[Collected data entries]
☆ ☆ ☆ ☆ ☆ ☆ ☆

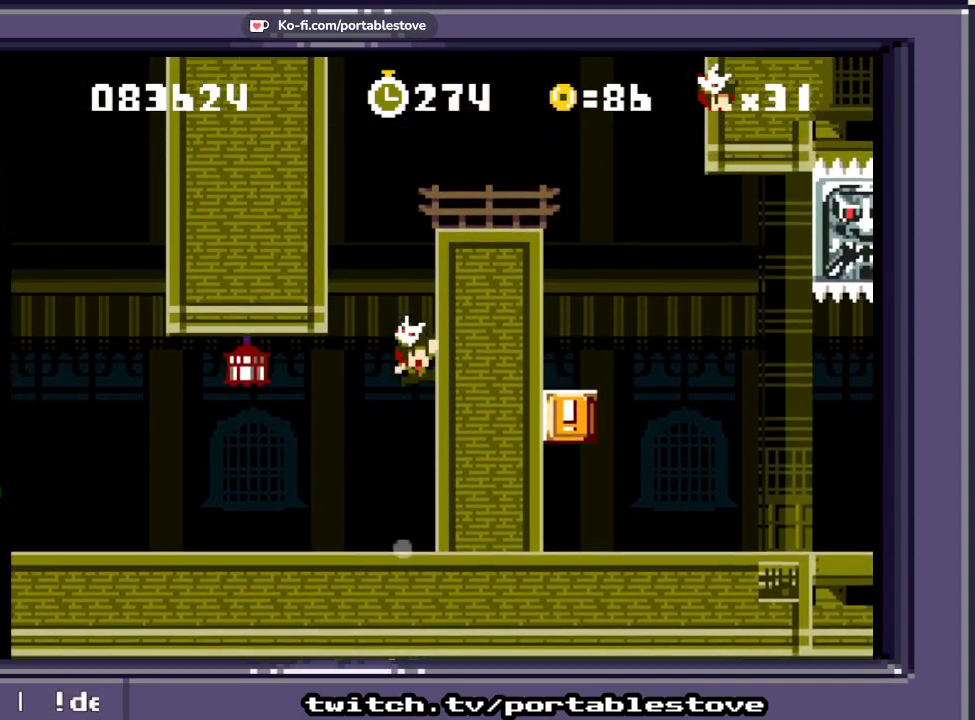
{"buttons": ["A", "DPAD_LEFT"], "events": [[100, "A", "down"], [267, "DPAD_RIGHT", "up"], [300, "DPAD_LEFT", "down"]]}
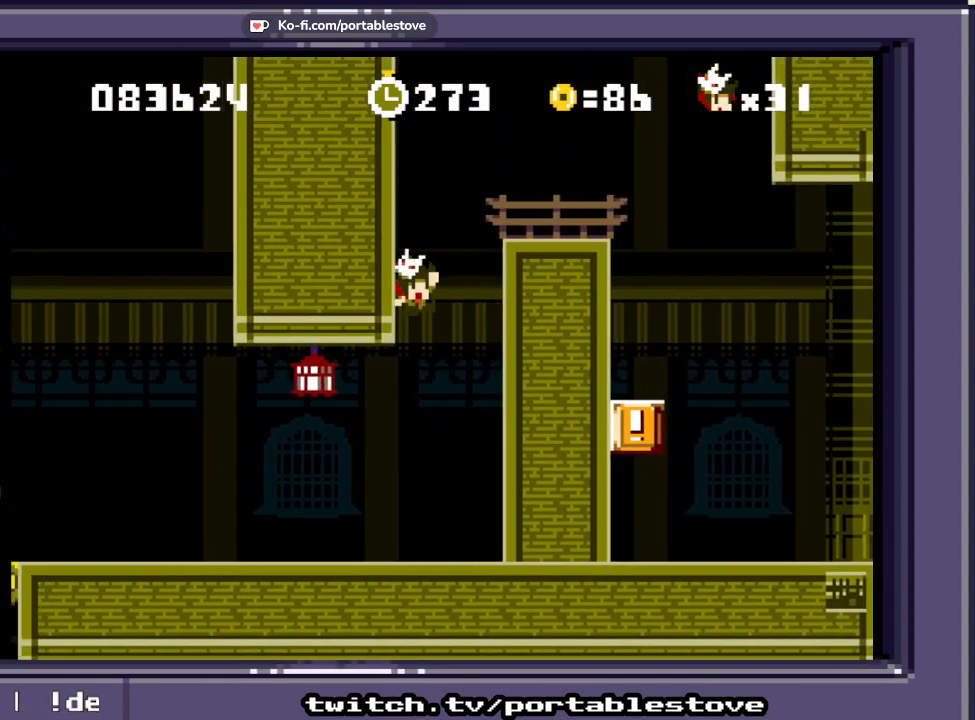
{"buttons": ["DPAD_RIGHT"], "events": [[67, "A", "up"], [167, "A", "down"], [267, "DPAD_LEFT", "up"], [333, "DPAD_RIGHT", "down"], [483, "A", "up"]]}
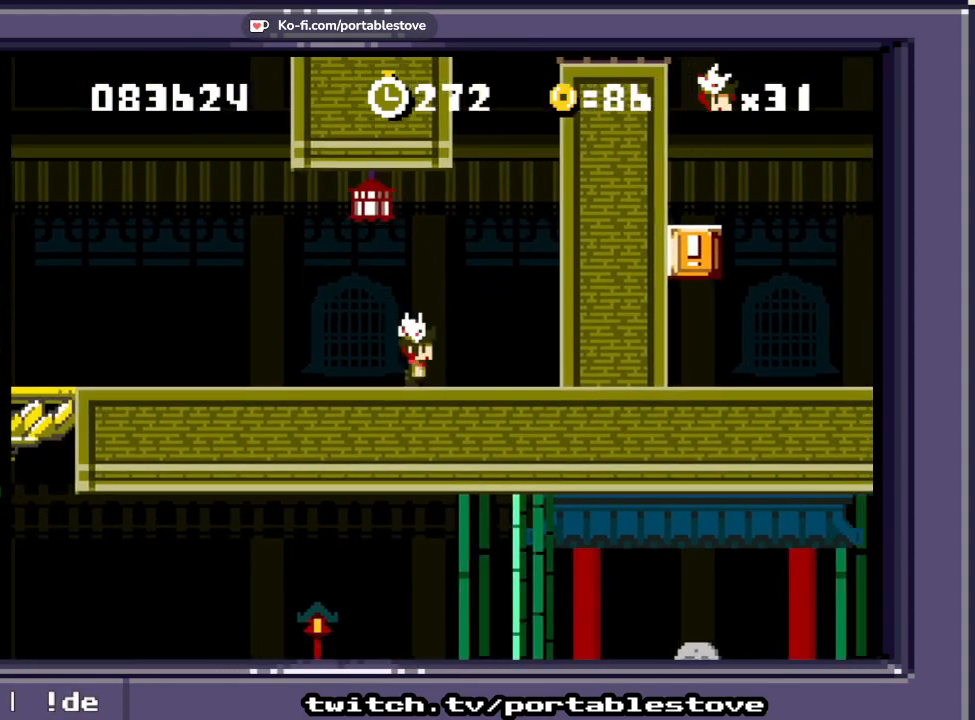
{"buttons": ["A", "DPAD_RIGHT"], "events": [[100, "A", "down"]]}
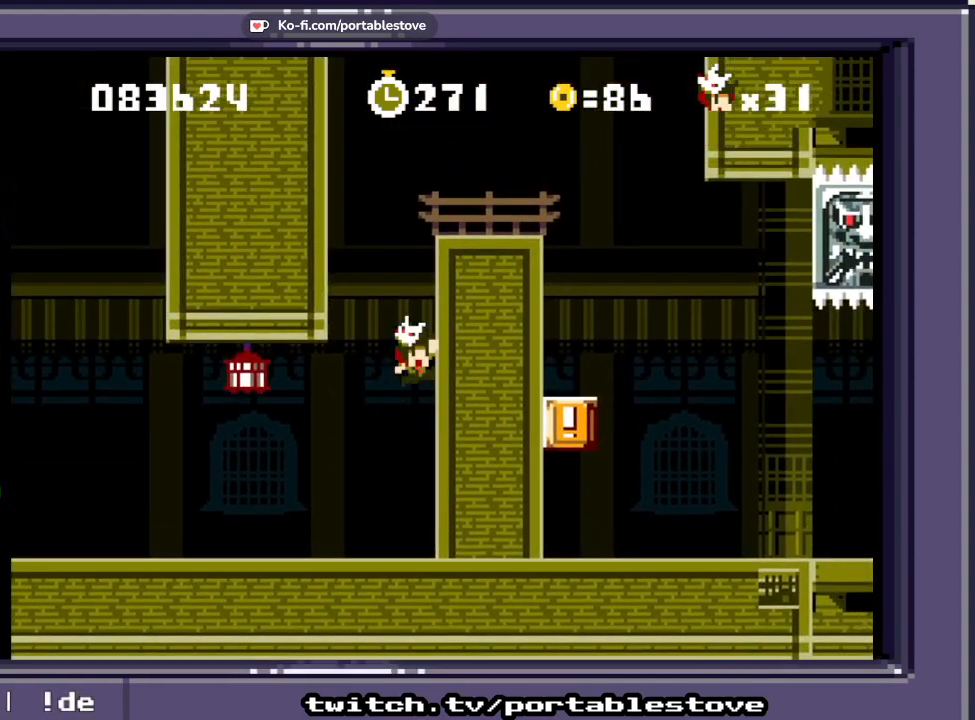
{"buttons": ["DPAD_LEFT"], "events": [[167, "DPAD_RIGHT", "up"], [200, "DPAD_LEFT", "down"], [467, "A", "up"]]}
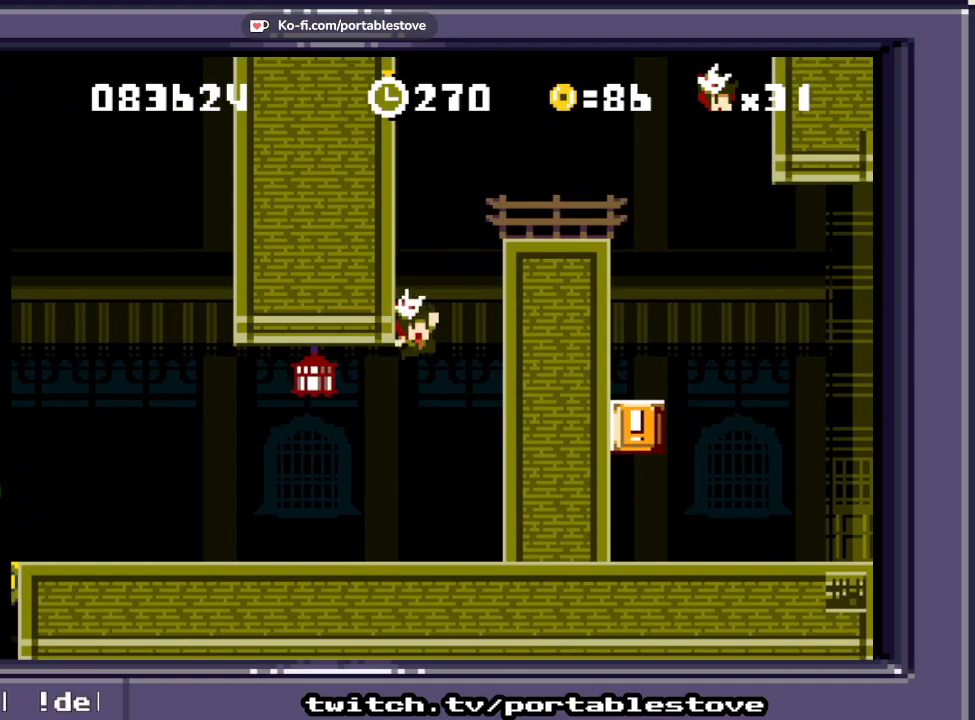
{"buttons": ["A", "DPAD_RIGHT"], "events": [[67, "A", "down"], [167, "DPAD_LEFT", "up"], [267, "DPAD_RIGHT", "down"]]}
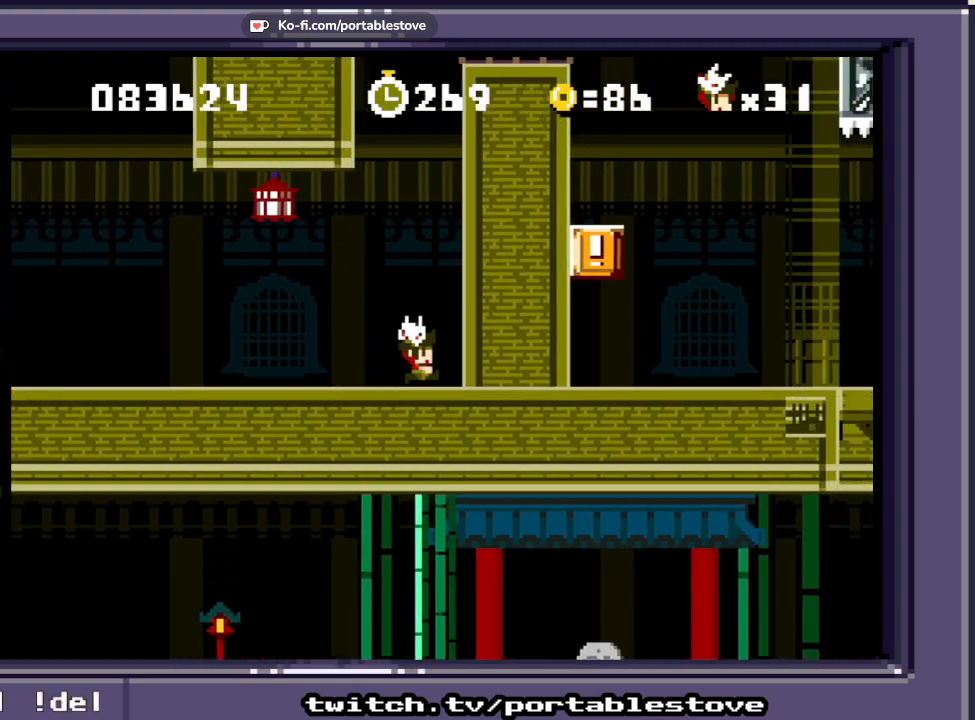
{"buttons": ["DPAD_RIGHT"], "events": [[433, "A", "up"]]}
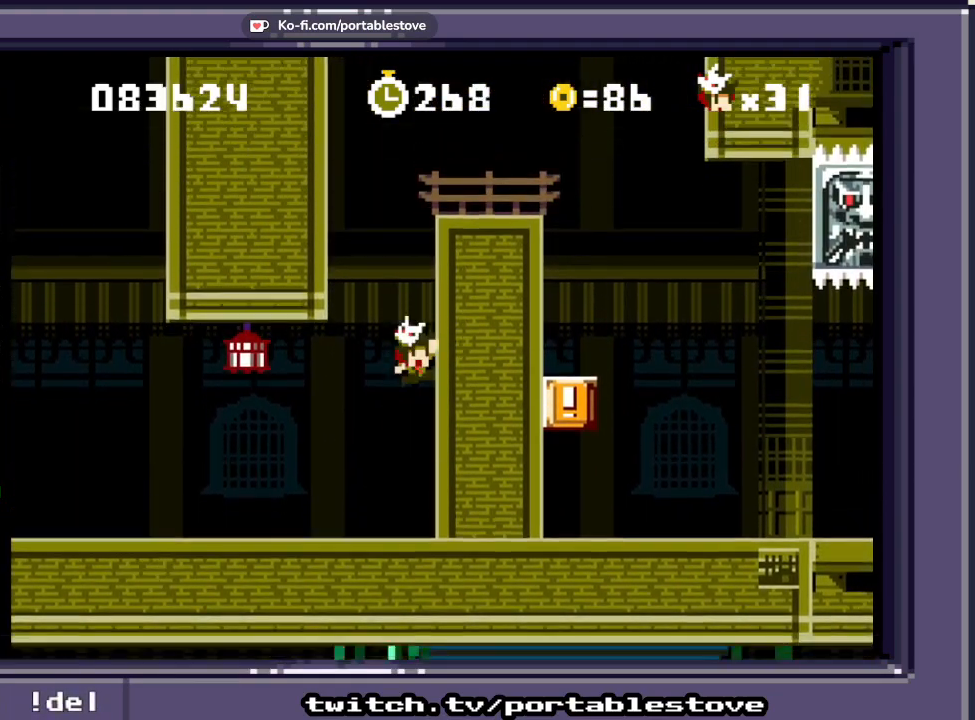
{"buttons": ["A", "DPAD_LEFT"], "events": [[33, "A", "down"], [233, "DPAD_RIGHT", "up"], [300, "DPAD_LEFT", "down"]]}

☆ ☆ ☆ ☆ ☆ ☆ ☆

The lines to return are those in the entries above that include "down".

- _Final answer_
{"buttons": ["A", "DPAD_LEFT"], "events": [[100, "A", "down"], [267, "DPAD_RIGHT", "up"], [300, "DPAD_LEFT", "down"]]}
{"buttons": ["DPAD_RIGHT"], "events": [[67, "A", "up"], [167, "A", "down"], [267, "DPAD_LEFT", "up"], [333, "DPAD_RIGHT", "down"], [483, "A", "up"]]}
{"buttons": ["A", "DPAD_RIGHT"], "events": [[100, "A", "down"]]}
{"buttons": ["DPAD_LEFT"], "events": [[167, "DPAD_RIGHT", "up"], [200, "DPAD_LEFT", "down"], [467, "A", "up"]]}
{"buttons": ["A", "DPAD_RIGHT"], "events": [[67, "A", "down"], [167, "DPAD_LEFT", "up"], [267, "DPAD_RIGHT", "down"]]}
{"buttons": ["A", "DPAD_LEFT"], "events": [[33, "A", "down"], [233, "DPAD_RIGHT", "up"], [300, "DPAD_LEFT", "down"]]}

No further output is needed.